## EXERCISE BRIEF:
Rewrite every line of the listing below as a numbered list, leaving out any blank lines.

(Listing from a dataset)
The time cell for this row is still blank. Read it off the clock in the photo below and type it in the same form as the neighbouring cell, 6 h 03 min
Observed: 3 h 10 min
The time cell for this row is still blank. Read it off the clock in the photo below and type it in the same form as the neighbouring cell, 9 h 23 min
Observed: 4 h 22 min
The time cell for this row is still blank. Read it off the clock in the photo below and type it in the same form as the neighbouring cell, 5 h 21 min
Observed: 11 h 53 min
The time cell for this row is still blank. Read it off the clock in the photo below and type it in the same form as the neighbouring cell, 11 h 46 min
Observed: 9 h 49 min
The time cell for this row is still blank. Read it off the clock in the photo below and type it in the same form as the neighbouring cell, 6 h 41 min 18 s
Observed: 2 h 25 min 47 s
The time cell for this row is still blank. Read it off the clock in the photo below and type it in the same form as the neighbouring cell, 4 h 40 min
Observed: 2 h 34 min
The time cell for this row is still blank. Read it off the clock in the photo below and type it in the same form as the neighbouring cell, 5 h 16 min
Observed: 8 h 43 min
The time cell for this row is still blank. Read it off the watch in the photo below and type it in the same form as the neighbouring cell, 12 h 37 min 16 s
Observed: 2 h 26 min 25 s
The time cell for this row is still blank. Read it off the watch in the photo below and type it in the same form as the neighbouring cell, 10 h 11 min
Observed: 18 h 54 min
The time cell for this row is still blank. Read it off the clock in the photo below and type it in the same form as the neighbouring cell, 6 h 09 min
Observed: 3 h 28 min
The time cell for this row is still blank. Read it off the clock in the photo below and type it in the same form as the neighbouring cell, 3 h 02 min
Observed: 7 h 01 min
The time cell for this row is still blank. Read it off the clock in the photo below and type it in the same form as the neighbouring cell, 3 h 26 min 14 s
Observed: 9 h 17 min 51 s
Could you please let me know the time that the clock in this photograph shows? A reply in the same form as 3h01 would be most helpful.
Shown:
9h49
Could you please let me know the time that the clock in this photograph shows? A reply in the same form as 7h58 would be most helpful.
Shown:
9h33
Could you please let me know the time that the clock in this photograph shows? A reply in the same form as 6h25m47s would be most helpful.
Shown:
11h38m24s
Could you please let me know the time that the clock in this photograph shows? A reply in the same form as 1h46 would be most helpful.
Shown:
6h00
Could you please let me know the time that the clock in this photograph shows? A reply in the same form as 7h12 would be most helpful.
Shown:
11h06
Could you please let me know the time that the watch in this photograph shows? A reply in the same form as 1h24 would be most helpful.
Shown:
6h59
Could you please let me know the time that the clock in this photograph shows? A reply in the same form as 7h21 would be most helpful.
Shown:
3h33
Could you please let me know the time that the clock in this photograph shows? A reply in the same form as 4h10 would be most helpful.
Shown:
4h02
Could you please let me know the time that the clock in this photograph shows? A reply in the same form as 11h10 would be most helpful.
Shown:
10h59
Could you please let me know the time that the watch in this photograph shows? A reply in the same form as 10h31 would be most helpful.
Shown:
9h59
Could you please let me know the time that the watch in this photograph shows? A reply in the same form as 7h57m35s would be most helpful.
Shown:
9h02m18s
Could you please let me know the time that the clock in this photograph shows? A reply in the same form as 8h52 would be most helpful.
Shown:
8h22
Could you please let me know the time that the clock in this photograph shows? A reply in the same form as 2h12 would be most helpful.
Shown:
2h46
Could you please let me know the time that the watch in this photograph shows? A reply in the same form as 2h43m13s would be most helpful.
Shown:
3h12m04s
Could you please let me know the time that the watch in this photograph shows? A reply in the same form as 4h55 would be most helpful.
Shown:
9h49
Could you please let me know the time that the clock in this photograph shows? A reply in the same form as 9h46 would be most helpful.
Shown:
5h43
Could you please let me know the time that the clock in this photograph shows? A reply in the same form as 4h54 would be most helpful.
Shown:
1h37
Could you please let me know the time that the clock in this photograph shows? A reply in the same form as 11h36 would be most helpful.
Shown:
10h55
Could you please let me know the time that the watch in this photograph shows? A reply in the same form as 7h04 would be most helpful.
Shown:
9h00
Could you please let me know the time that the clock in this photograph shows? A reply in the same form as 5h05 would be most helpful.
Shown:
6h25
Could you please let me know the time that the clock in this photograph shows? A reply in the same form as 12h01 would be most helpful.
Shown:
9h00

## FINAL RESULT:
1. The time cell for this row is still blank. Read it off the clock in the photo below and type it in the same form as the neighbouring cell, 6 h 03 min
2. Observed: 3 h 10 min
3. The time cell for this row is still blank. Read it off the clock in the photo below and type it in the same form as the neighbouring cell, 9 h 23 min
4. Observed: 4 h 22 min
5. The time cell for this row is still blank. Read it off the clock in the photo below and type it in the same form as the neighbouring cell, 5 h 21 min
6. Observed: 11 h 53 min
7. The time cell for this row is still blank. Read it off the clock in the photo below and type it in the same form as the neighbouring cell, 11 h 46 min
8. Observed: 9 h 49 min
9. The time cell for this row is still blank. Read it off the clock in the photo below and type it in the same form as the neighbouring cell, 6 h 41 min 18 s
10. Observed: 2 h 25 min 47 s
11. The time cell for this row is still blank. Read it off the clock in the photo below and type it in the same form as the neighbouring cell, 4 h 40 min
12. Observed: 2 h 34 min
13. The time cell for this row is still blank. Read it off the clock in the photo below and type it in the same form as the neighbouring cell, 5 h 16 min
14. Observed: 8 h 43 min
15. The time cell for this row is still blank. Read it off the watch in the photo below and type it in the same form as the neighbouring cell, 12 h 37 min 16 s
16. Observed: 2 h 26 min 25 s
17. The time cell for this row is still blank. Read it off the watch in the photo below and type it in the same form as the neighbouring cell, 10 h 11 min
18. Observed: 18 h 54 min
19. The time cell for this row is still blank. Read it off the clock in the photo below and type it in the same form as the neighbouring cell, 6 h 09 min
20. Observed: 3 h 28 min
21. The time cell for this row is still blank. Read it off the clock in the photo below and type it in the same form as the neighbouring cell, 3 h 02 min
22. Observed: 7 h 01 min
23. The time cell for this row is still blank. Read it off the clock in the photo below and type it in the same form as the neighbouring cell, 3 h 26 min 14 s
24. Observed: 9 h 17 min 51 s
25. Could you please let me know the time that the clock in this photograph shows? A reply in the same form as 3h01 would be most helpful.
26. Shown:
27. 9h49
28. Could you please let me know the time that the clock in this photograph shows? A reply in the same form as 7h58 would be most helpful.
29. Shown:
30. 9h33
31. Could you please let me know the time that the clock in this photograph shows? A reply in the same form as 6h25m47s would be most helpful.
32. Shown:
33. 11h38m24s
34. Could you please let me know the time that the clock in this photograph shows? A reply in the same form as 1h46 would be most helpful.
35. Shown:
36. 6h00
37. Could you please let me know the time that the clock in this photograph shows? A reply in the same form as 7h12 would be most helpful.
38. Shown:
39. 11h06
40. Could you please let me know the time that the watch in this photograph shows? A reply in the same form as 1h24 would be most helpful.
41. Shown:
42. 6h59
43. Could you please let me know the time that the clock in this photograph shows? A reply in the same form as 7h21 would be most helpful.
44. Shown:
45. 3h33
46. Could you please let me know the time that the clock in this photograph shows? A reply in the same form as 4h10 would be most helpful.
47. Shown:
48. 4h02
49. Could you please let me know the time that the clock in this photograph shows? A reply in the same form as 11h10 would be most helpful.
50. Shown:
51. 10h59
52. Could you please let me know the time that the watch in this photograph shows? A reply in the same form as 10h31 would be most helpful.
53. Shown:
54. 9h59
55. Could you please let me know the time that the watch in this photograph shows? A reply in the same form as 7h57m35s would be most helpful.
56. Shown:
57. 9h02m18s
58. Could you please let me know the time that the clock in this photograph shows? A reply in the same form as 8h52 would be most helpful.
59. Shown:
60. 8h22
61. Could you please let me know the time that the clock in this photograph shows? A reply in the same form as 2h12 would be most helpful.
62. Shown:
63. 2h46
64. Could you please let me know the time that the watch in this photograph shows? A reply in the same form as 2h43m13s would be most helpful.
65. Shown:
66. 3h12m04s
67. Could you please let me know the time that the watch in this photograph shows? A reply in the same form as 4h55 would be most helpful.
68. Shown:
69. 9h49
70. Could you please let me know the time that the clock in this photograph shows? A reply in the same form as 9h46 would be most helpful.
71. Shown:
72. 5h43
73. Could you please let me know the time that the clock in this photograph shows? A reply in the same form as 4h54 would be most helpful.
74. Shown:
75. 1h37
76. Could you please let me know the time that the clock in this photograph shows? A reply in the same form as 11h36 would be most helpful.
77. Shown:
78. 10h55
79. Could you please let me know the time that the watch in this photograph shows? A reply in the same form as 7h04 would be most helpful.
80. Shown:
81. 9h00
82. Could you please let me know the time that the clock in this photograph shows? A reply in the same form as 5h05 would be most helpful.
83. Shown:
84. 6h25
85. Could you please let me know the time that the clock in this photograph shows? A reply in the same form as 12h01 would be most helpful.
86. Shown:
87. 9h00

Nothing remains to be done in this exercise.